Tomáis unas tapas frente a la Biblioteca Regional en un bar que recomienda José. Mónica y Carlos tienen que salir temprano. José los acerca en coche al hotel. Juan, Leo y tú seguís la noche. Hay mucho que celebrar. Os encontráis con Tatiana, Néstor y los chicos de La Mano Robada en un bar en el que ponen la música que piden. Acabáis en la sala Rem hasta que los cuerpos –sobre todo el tuyo– dejan de aguantar.
Viernes 7 de octubre
Mañana de resaca. Por la tarde, retomas la novela. “Viernes por la tarde en casa trabajando en lo mío. No lo recuerdan ni los más viejos de lugar”, escribes en Twitter.

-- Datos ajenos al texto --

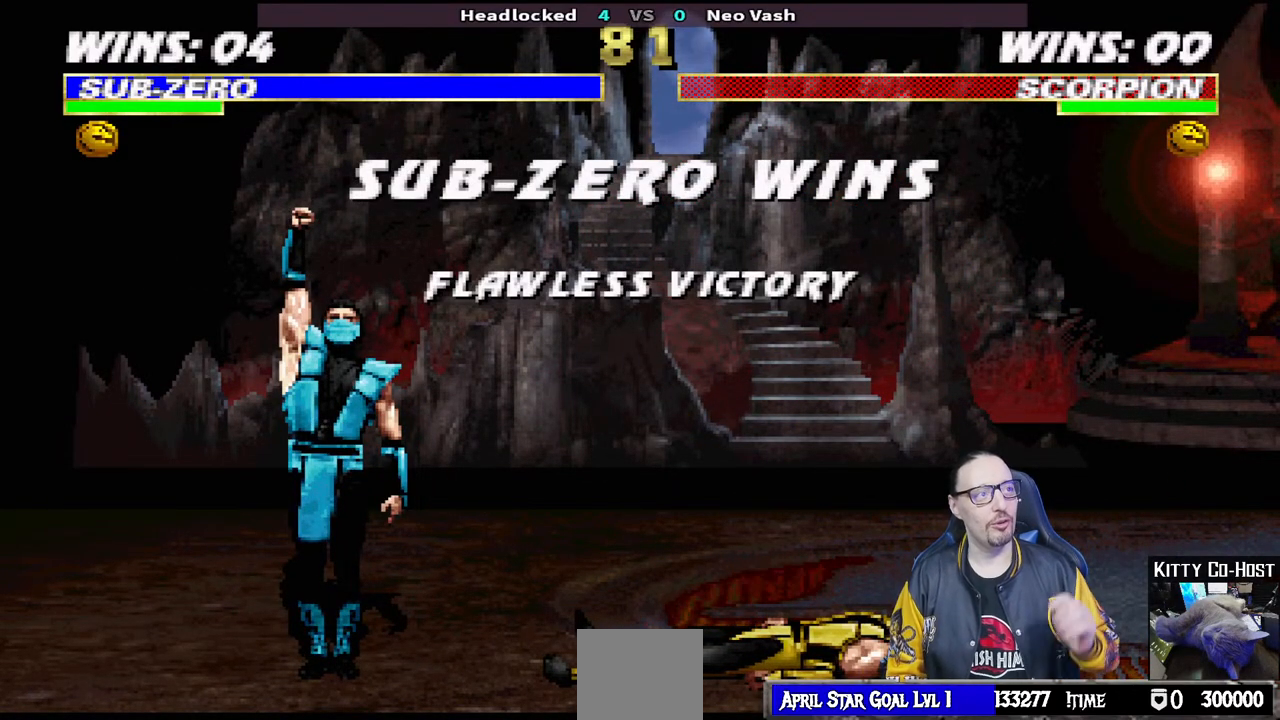
{"buttons": [], "left_stick": "center", "right_stick": "center", "events": [[83, "CROSS", "up"]]}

Comienzas a ver Westworld. La premisa te atrapa desde el primer momento. Un parque temático, narrativas, inteligencia artificial, robots que comienzan a tener recuerdos… es una especie de Black Mirror en el salvaje oeste. Y con todos los medios de la HBO. Ojalá sepan llevarla a buen puerto.
Sábado 8 de octubre
Almuerzas con tus hermanos en la huerta. A las diez de la mañana ya está sobre la mesa la carne a la brasa y el vino con gaseosa. A las doce, han llegado los gin-tonics. Le dices al propietario del Yeguas que te gustaría presentar allí tu novela si algún día logras acabarla. Es uno de los escenarios centrales y muchos de los parroquianos aparecen como personajes. Por supuesto, te contesta, matamos un cochino y tenemos para todos. Pero que venga la prensa y nos vea comer, añade. Sonríes pensando ya en ese momento.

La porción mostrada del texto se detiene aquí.